Hometown: The town or city of one’s birth, rearing, or main residence; the place where you grew up or have lived for a long time; where you are currently living.

An invitation to the Thumm family’s annual August corn picnic at their Newark, Ohio, home. Courtesy of Margie Thumm

So, where do I call my hometown?

I see Maine as my home state, having lived here for the past 33 years. When I go over the Piscataqua River from New Hampshire on I-95, I feel a sense of being home.

Gorham was my home for 17 years. I raised my children there and made many friends through school, sports and church activities. If I still resided there I believe I would consider it my hometown. Raymond is where I have lived for the past 16 years, but alas, I’ll be moving from here in the next few years. I feel at home in Raymond, but it doesn’t feel like my hometown.

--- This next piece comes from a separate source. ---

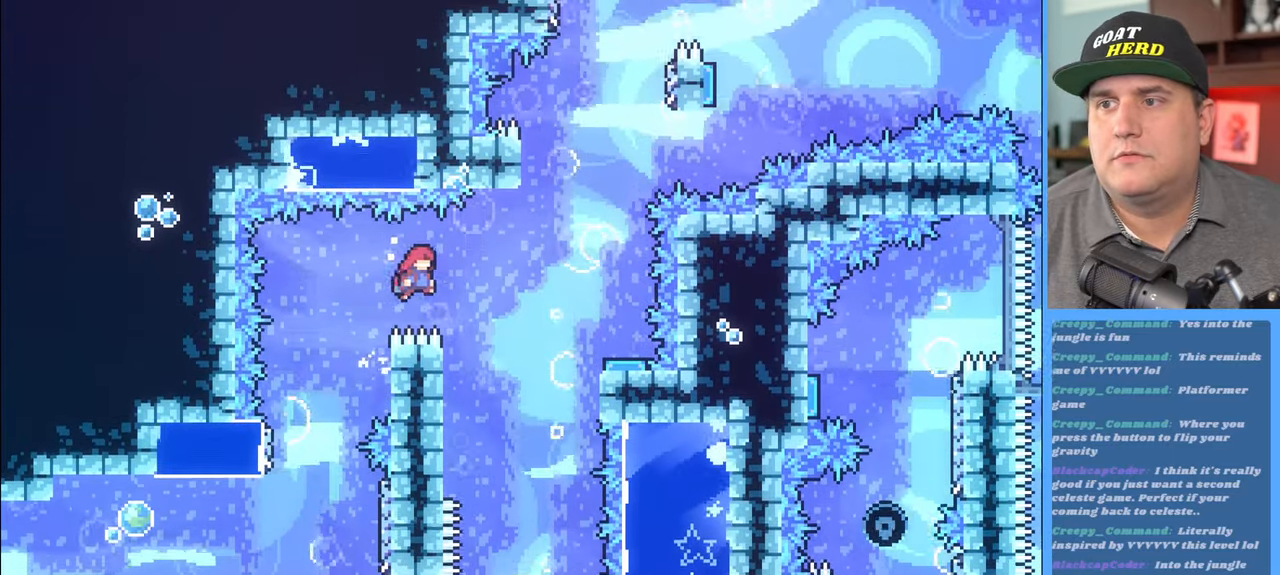
{"buttons": ["R2"], "left_stick": "up-right", "right_stick": "center", "events": [[33, "A", "up"], [133, "left_stick", "up-left"], [467, "left_stick", "up-right"]]}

So, where do I call my hometown?

The connection that rings true for this sacred-sounding designation is where I grew up, in Newark, Ohio. There I learned to ride a two-wheeler, sang in the church choir and roller-skated the concrete sidewalks to friends’ houses. Barbara lived across the street, Alberta was a block away on King Avenue and Julie was a short walk away. I caught crawdads in Raccoon Creek under the 21st Street bridge and captured fireflies on a summer night to put in a jar by my bed.

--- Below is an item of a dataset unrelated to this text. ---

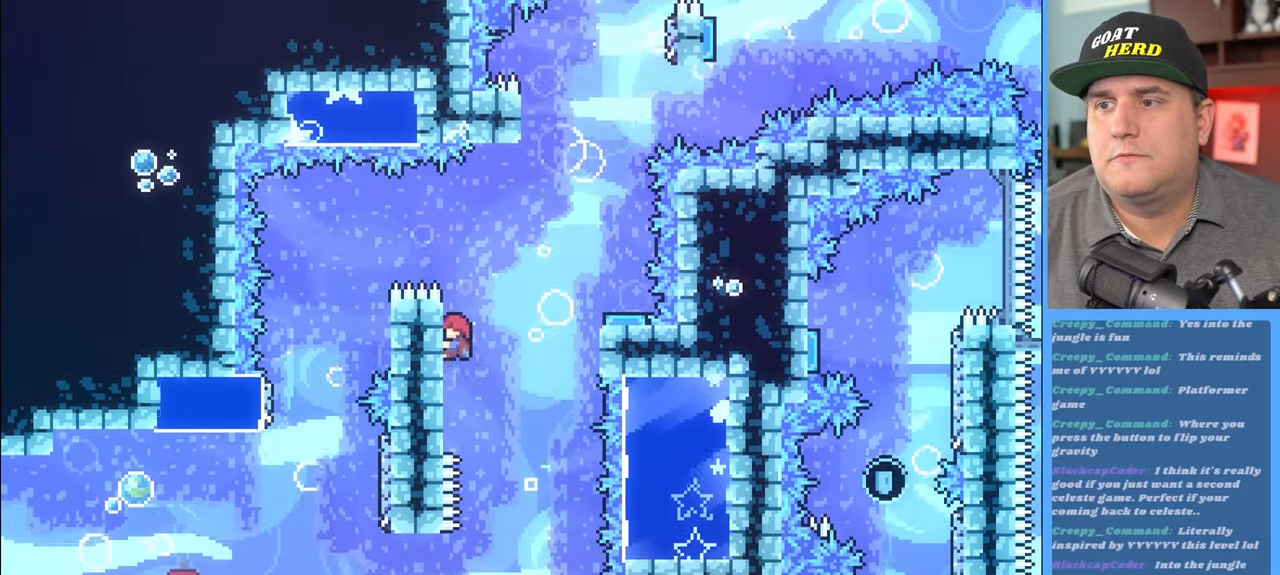
{"buttons": ["R2"], "left_stick": "center", "right_stick": "center", "events": [[33, "A", "down"], [433, "A", "up"], [467, "left_stick", "center"]]}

Corn was one of the featured crops in our family’s garden, and we had an annual August corn picnic for friends. I counted the ears of corn and bare cobs that Don L. and Farmer MacDonald ate in the corn-eating contest. Summer day camps for Girl Scouts at Dawes Arboretum or Moundbuilders Park. Swim lessons in the cold water at the municipal pool. Swimming at Spring Valley where, at the end of one summer night, we rode home in the backseat of our Willys Jeepster, top down, with our newly acquired dog, Rusty, between my brother and me.

I walked the uneven brick sidewalks along Granville Street to Woodside School for kindergarten through sixth grade. Those were the days when you came home for lunch, so this 20-minute walk each way was done twice a day. There were the “Gym-Jams” at the YMCA every Friday and Saturday night for dancing. I biked to Central Junior High for seventh grade.

I lived in Maumee, Ohio, for grades eight through 11, with my family returning to Newark for my last year of high school. After heading off to college I returned to Newark for vacations. My folks lived the rest of their lives there. I visited them from my various places of residence over the years. I returned for my 50th-year reunion from high school and had a wonderful time connecting the pictures in my yearbook with the faces in front of me.

The 13 years I lived in Newark were not long, but they filled me with a sense of belonging, a grounding for the rest of my life. Newark, Ohio, my hometown.